Now, meet your likely primary challengers:
Rep. Joe Sestak, who's been a prolific fundraiser, is considering defying party leaders and running against Specter despite Tuesday's hoopla, though he told FOXNews.com on Wednesday, "I have not made up my mind on it."
Sestak, a second-term House member, is basing his decision on what Specter may do or say in the coming days. Sestak said he wants to hear Specter make his case to Pennsylvania voters about why Specter now should carry the banner for Democrats after representing the Keystone State as a Republican for 29 years.

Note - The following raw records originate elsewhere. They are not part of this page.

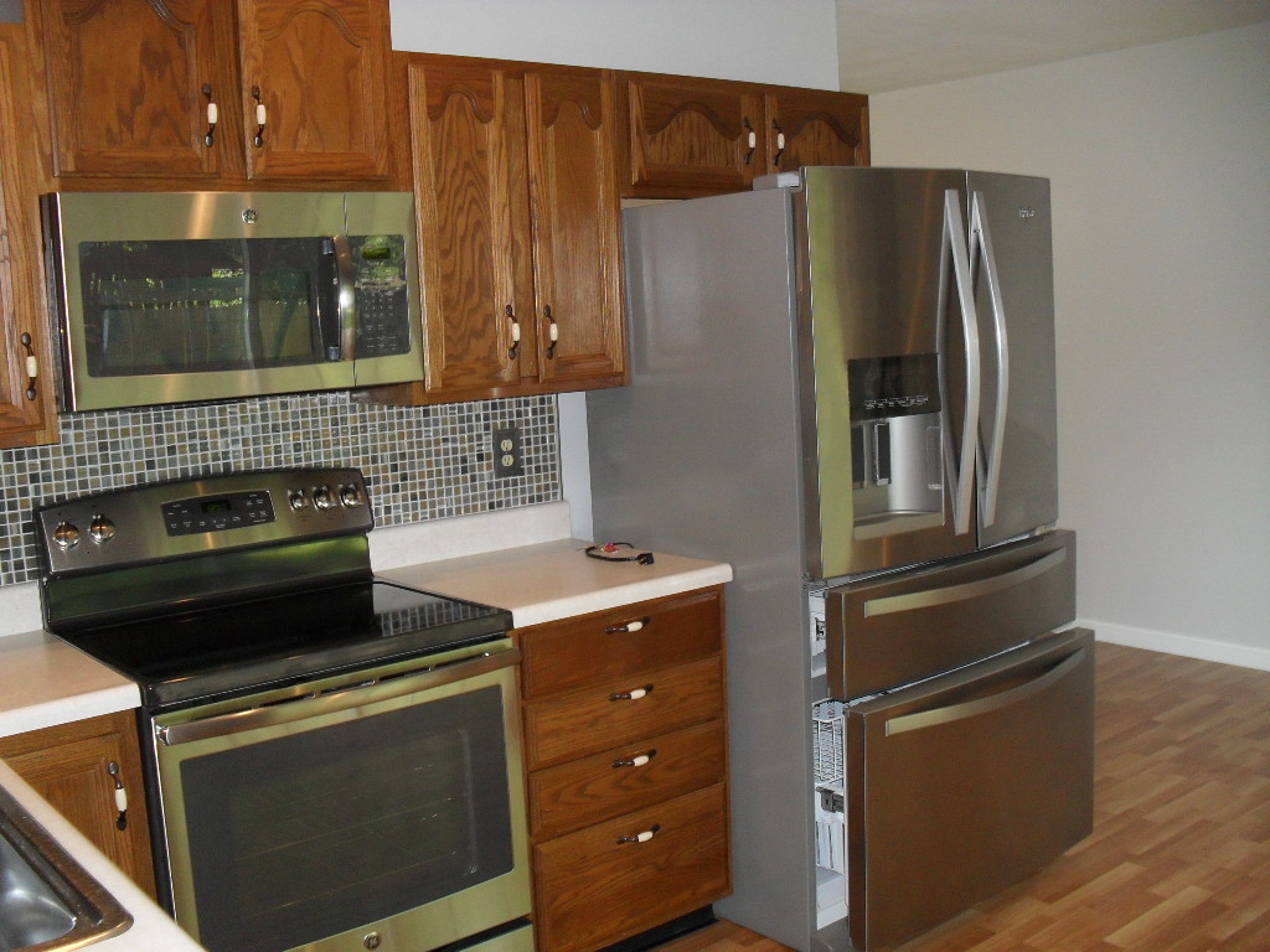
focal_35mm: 35
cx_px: 635
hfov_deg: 52.6
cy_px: 476
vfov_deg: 40.7
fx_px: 1284
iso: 200
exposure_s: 1/45
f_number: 3.2
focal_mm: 6.3
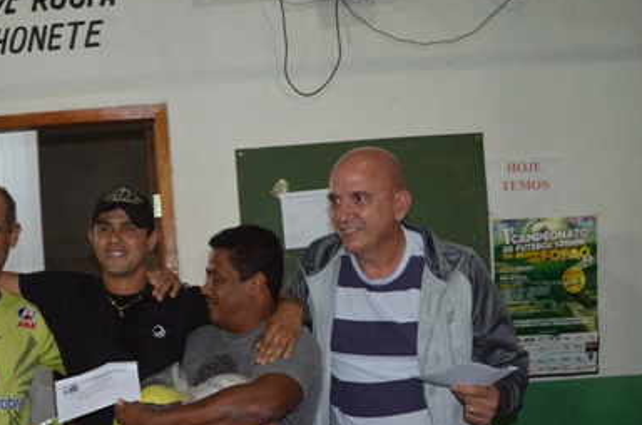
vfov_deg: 29.0
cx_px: 152
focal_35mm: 45
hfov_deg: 42.2
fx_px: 801
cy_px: 345
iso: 3200
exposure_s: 1/60
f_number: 3.5
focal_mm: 18
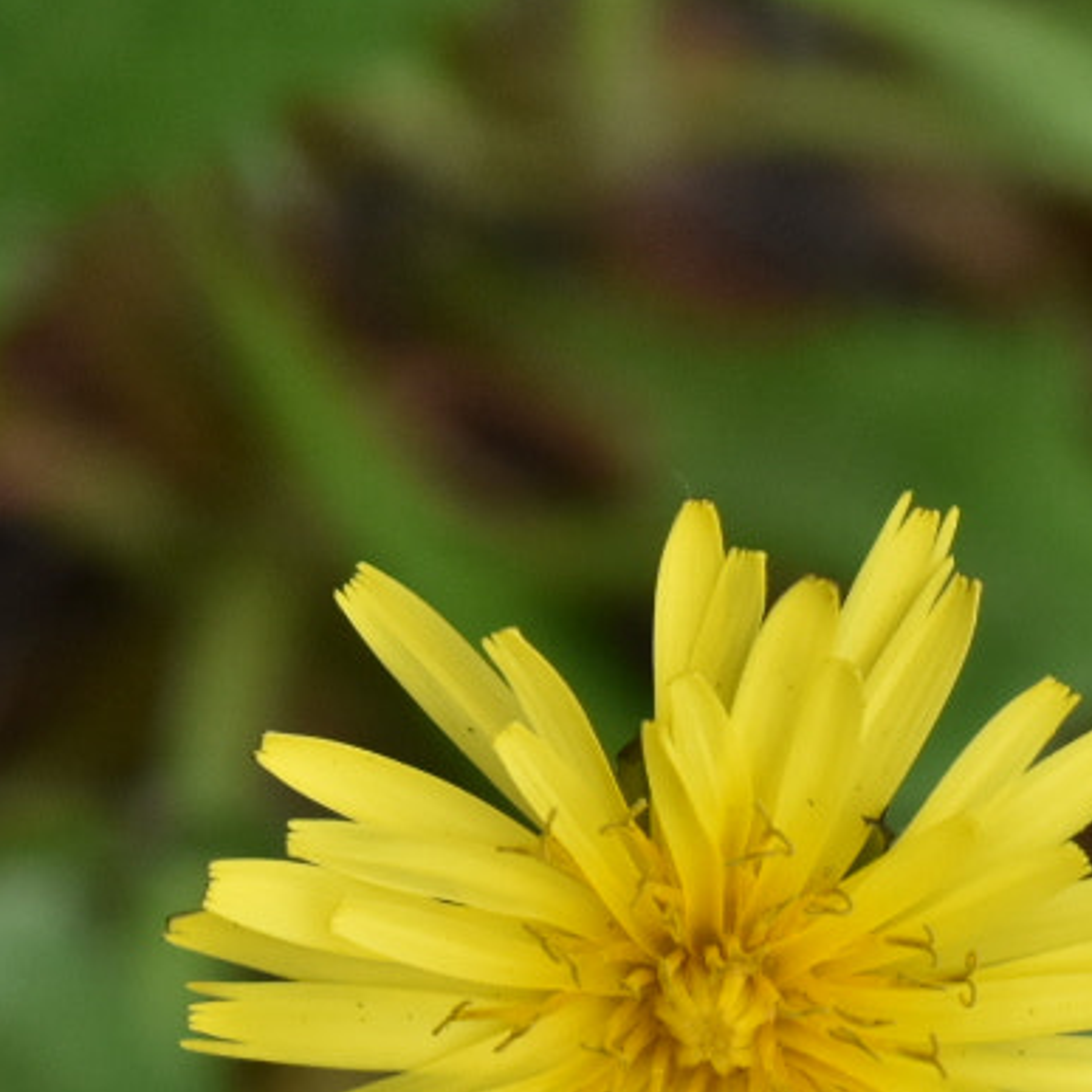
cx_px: 835
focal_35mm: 454
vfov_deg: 3.9
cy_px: 990
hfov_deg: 3.9
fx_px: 16196
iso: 800
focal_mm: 85
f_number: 8
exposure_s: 1/200
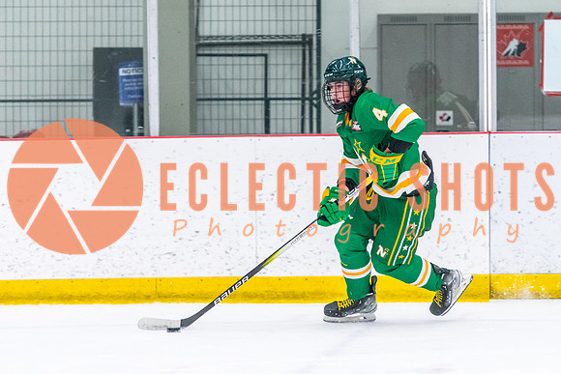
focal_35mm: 278
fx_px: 4326
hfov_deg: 7.4
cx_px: 353
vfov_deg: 5.0
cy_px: 187
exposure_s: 1/800
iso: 4000
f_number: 2.8
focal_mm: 165
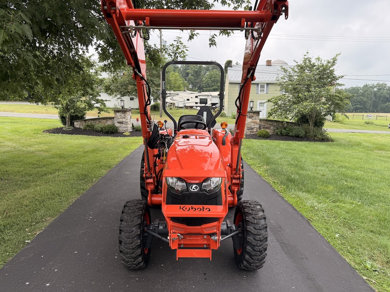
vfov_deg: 56.8
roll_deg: -0.2
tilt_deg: -6.8
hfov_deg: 71.6
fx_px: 270
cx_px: 195
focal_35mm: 24
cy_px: 146
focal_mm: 6.76
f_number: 1.78
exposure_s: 1/1727
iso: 100
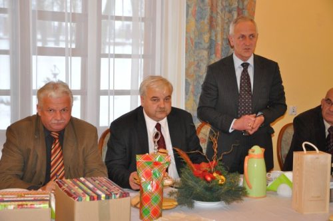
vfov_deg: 22.6
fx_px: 554
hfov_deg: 33.4
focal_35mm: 60
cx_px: 166
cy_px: 110
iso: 800
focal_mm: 40
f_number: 4.8
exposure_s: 1/60
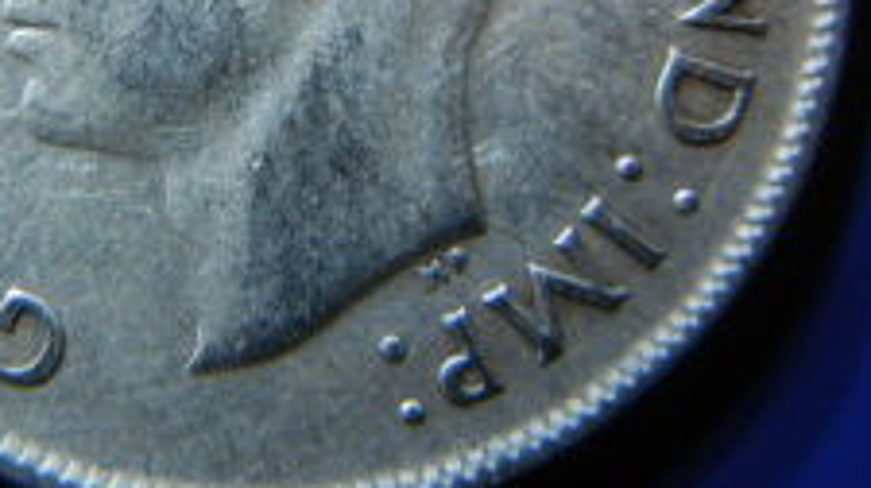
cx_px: 225
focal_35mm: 64
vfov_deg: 18.2
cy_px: -15
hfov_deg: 32.3
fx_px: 1477
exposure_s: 1/80
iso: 160
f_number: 3.5
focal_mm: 5.4
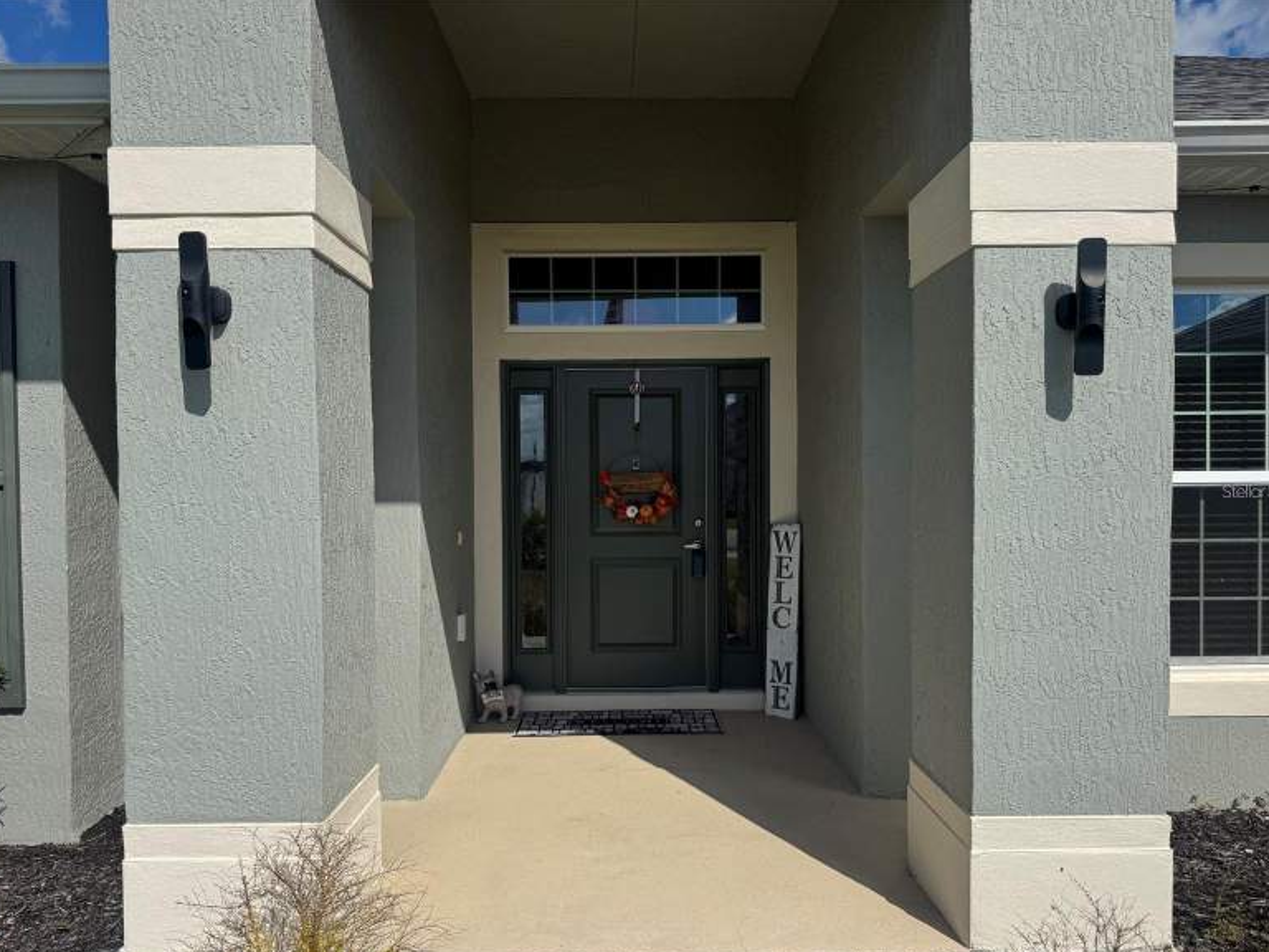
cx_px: 639
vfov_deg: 54.9
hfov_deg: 69.4
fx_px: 916
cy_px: 491
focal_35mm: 25
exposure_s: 1/9009
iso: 80
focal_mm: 6.76
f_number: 1.78
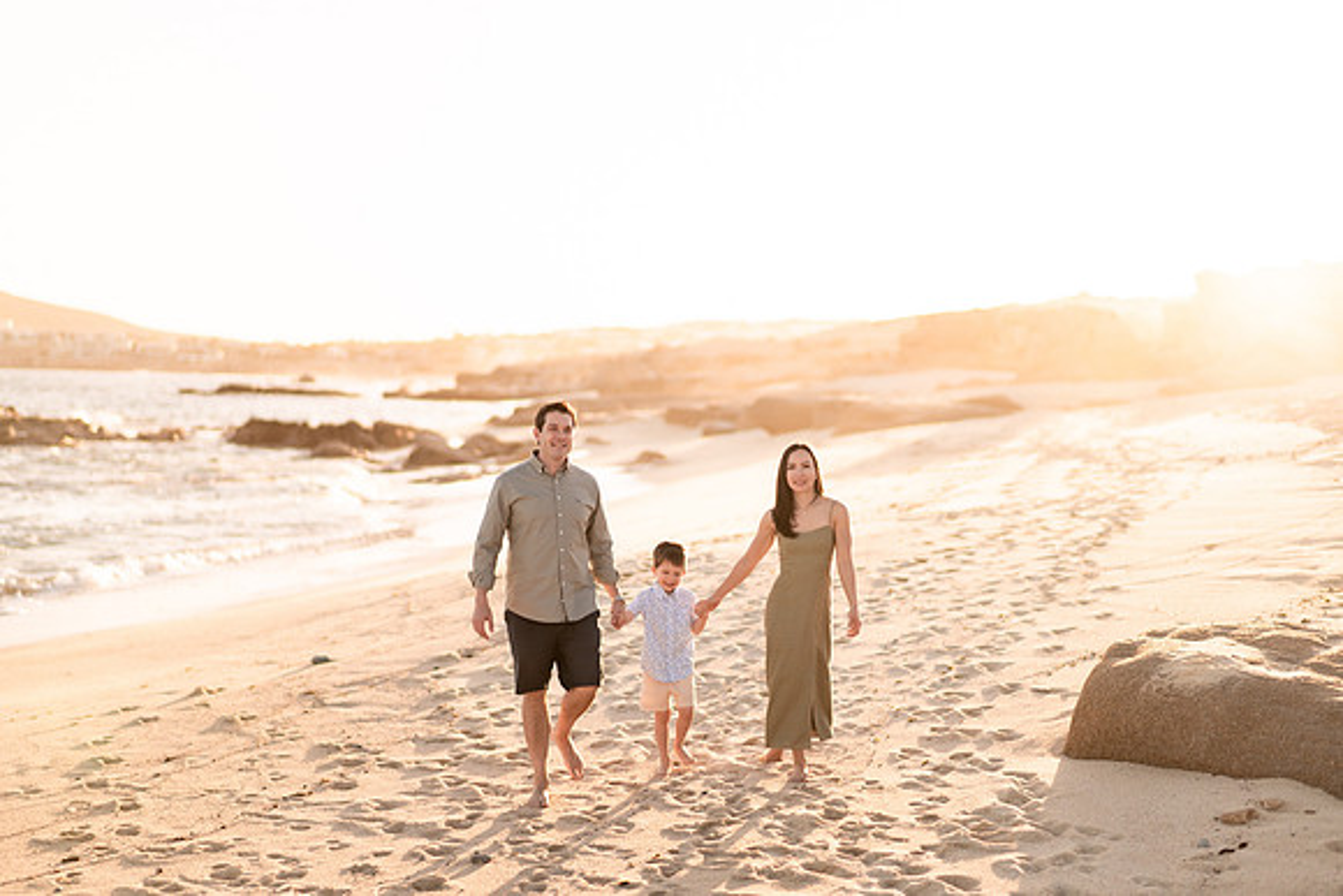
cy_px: 448
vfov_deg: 23.4
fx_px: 2164
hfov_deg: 34.5
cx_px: 672
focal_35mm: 58
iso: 100
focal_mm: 58
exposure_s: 1/5000
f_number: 1.6
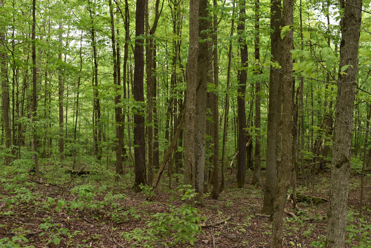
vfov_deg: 36.9
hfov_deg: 53.1
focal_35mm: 36
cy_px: 124
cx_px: 186
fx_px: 371
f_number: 6.3
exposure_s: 1/160
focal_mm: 24
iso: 400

"This shows the principle rule of politics: tomorrow is always another day — as today was. This may be good for Arlen, politically; however, two key questions need to be answered. First, after 31 years in the military, I learned that you run for something, not against someone. Arlen has made a decision to leave a race because he could not win against someone. What needs to be known is what he is running for. Second, I watched then-Gov. Clinton and then-Sen. Obama take a leadership position in the Democratic Party and shape it. The leadership that would have been most impressive would be if Arlen had used his role to reshape the Republican Party that he said he had entered when it was a "big tent," but now is leaving because it has gotten too small. In short, I believe that the principles of what he is running for and his commitment to accountable leadership are questions that still need to be addressed."
Another potential challenger to Specter is Pennsylvania Board of Education chairman Joe Torsella, previously an aide to Gov. Rendell. Torsella, who has already raised nearly $600,000 in campaign cash, released a statement of his own Tuesday. It doesn't sound like he's willing to play second fiddle to anyone, Specter included:
"I decided to run for the United States Senate from Pennsylvania for one simple reason: I believe we need new leadership, new ideas and new approaches in Washington. Nothing about today’s news regarding Sen. Specter changes that or my intention to run for the Democratic nomination to the Senate in 2010 — an election that is still a full year away."
It will be interesting to see if Rendell can persuade either of the two potential primary opponents to back out of the race. His defection was not quite jumping from the frying pan into the fire, since Specter was certain dead meat if he had remained with the GOP. But the couple of Joes he may have to battle to retain his Senate seat don't appear ready to go quietly into the night.